**WHAT IS NEEDED**
Please give the number of lines in the material below that contain "none", without further comment.

**RECORDS TO PROCESS**
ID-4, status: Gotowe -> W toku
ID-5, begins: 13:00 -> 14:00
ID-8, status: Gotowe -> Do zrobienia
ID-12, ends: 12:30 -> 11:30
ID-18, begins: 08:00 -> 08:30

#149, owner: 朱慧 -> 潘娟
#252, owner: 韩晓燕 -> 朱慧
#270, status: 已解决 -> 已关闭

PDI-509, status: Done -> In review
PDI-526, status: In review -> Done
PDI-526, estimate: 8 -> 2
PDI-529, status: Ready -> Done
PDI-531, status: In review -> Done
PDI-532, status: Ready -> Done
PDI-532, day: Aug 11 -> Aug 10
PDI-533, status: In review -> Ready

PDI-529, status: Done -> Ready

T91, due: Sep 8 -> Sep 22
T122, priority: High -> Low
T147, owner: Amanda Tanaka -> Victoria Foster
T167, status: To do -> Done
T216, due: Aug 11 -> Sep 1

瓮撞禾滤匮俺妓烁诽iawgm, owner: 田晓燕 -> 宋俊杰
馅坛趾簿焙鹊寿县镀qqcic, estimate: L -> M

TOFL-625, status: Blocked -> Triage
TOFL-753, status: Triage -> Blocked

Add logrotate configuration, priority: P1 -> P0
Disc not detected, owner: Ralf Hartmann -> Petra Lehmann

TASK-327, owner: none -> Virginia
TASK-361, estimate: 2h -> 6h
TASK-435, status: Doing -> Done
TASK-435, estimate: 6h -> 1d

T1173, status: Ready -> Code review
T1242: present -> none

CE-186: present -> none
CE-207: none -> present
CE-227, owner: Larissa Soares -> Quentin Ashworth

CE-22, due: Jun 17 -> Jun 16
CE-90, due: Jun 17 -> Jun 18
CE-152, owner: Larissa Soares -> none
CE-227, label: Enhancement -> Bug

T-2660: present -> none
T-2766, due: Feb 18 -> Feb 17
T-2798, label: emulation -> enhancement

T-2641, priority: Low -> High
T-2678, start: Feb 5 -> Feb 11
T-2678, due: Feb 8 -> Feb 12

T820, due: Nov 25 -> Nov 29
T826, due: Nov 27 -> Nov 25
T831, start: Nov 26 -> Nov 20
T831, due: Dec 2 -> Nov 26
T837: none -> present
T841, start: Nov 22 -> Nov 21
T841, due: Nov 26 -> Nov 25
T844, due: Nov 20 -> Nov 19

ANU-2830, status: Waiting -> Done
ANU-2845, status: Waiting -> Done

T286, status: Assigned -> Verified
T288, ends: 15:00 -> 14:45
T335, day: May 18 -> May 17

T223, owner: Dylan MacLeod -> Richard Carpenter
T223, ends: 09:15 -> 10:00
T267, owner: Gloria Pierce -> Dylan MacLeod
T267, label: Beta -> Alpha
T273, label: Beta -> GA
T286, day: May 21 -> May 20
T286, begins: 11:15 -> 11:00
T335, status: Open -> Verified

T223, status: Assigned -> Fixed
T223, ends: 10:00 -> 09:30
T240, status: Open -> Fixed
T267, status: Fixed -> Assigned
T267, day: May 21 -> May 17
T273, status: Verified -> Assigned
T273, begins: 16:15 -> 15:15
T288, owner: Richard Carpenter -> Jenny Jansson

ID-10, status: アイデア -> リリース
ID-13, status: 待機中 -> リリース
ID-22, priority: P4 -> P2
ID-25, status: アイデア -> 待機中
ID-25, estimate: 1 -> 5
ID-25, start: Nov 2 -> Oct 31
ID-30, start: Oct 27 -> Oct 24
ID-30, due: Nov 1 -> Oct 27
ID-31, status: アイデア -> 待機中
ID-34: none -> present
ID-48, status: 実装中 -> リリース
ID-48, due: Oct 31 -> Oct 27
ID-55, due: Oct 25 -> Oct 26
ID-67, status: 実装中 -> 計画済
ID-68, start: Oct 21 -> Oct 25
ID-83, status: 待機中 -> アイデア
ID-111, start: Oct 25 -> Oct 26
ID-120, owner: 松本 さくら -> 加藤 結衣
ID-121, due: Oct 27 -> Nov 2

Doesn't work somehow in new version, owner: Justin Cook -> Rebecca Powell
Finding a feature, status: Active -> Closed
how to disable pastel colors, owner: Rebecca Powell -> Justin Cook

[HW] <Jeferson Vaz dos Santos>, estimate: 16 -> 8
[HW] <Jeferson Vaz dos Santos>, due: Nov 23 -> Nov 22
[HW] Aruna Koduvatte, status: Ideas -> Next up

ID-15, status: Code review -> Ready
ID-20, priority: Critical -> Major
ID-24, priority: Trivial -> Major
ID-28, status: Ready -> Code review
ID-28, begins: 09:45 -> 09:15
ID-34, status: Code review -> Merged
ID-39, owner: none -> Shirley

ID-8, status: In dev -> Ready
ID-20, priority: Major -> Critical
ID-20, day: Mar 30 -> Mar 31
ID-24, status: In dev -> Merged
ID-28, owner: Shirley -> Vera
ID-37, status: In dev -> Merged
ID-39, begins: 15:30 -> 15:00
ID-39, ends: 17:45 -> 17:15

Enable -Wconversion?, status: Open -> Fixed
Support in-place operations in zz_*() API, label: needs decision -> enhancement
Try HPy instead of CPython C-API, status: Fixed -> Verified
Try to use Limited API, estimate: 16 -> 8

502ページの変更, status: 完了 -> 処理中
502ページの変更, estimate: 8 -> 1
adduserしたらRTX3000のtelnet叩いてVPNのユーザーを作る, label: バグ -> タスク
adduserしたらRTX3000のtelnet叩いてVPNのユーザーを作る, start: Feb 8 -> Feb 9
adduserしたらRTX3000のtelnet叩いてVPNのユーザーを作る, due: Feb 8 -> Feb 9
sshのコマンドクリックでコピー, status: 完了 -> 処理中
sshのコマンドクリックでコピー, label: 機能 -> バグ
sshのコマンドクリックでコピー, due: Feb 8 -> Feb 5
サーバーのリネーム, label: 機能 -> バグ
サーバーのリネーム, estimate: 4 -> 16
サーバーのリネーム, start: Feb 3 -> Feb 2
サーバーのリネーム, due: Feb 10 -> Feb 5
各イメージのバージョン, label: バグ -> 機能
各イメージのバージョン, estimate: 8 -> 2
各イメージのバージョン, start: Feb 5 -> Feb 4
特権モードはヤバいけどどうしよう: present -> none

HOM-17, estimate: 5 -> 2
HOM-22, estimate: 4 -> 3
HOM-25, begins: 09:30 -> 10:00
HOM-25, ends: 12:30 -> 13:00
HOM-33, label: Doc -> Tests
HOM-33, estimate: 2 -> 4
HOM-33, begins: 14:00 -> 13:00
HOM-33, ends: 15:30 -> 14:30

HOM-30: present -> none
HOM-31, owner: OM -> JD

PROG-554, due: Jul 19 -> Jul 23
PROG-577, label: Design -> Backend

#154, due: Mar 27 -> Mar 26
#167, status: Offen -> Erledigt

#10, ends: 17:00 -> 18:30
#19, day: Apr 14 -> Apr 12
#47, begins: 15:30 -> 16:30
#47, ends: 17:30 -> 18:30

**EXERCISE ANSWER**
11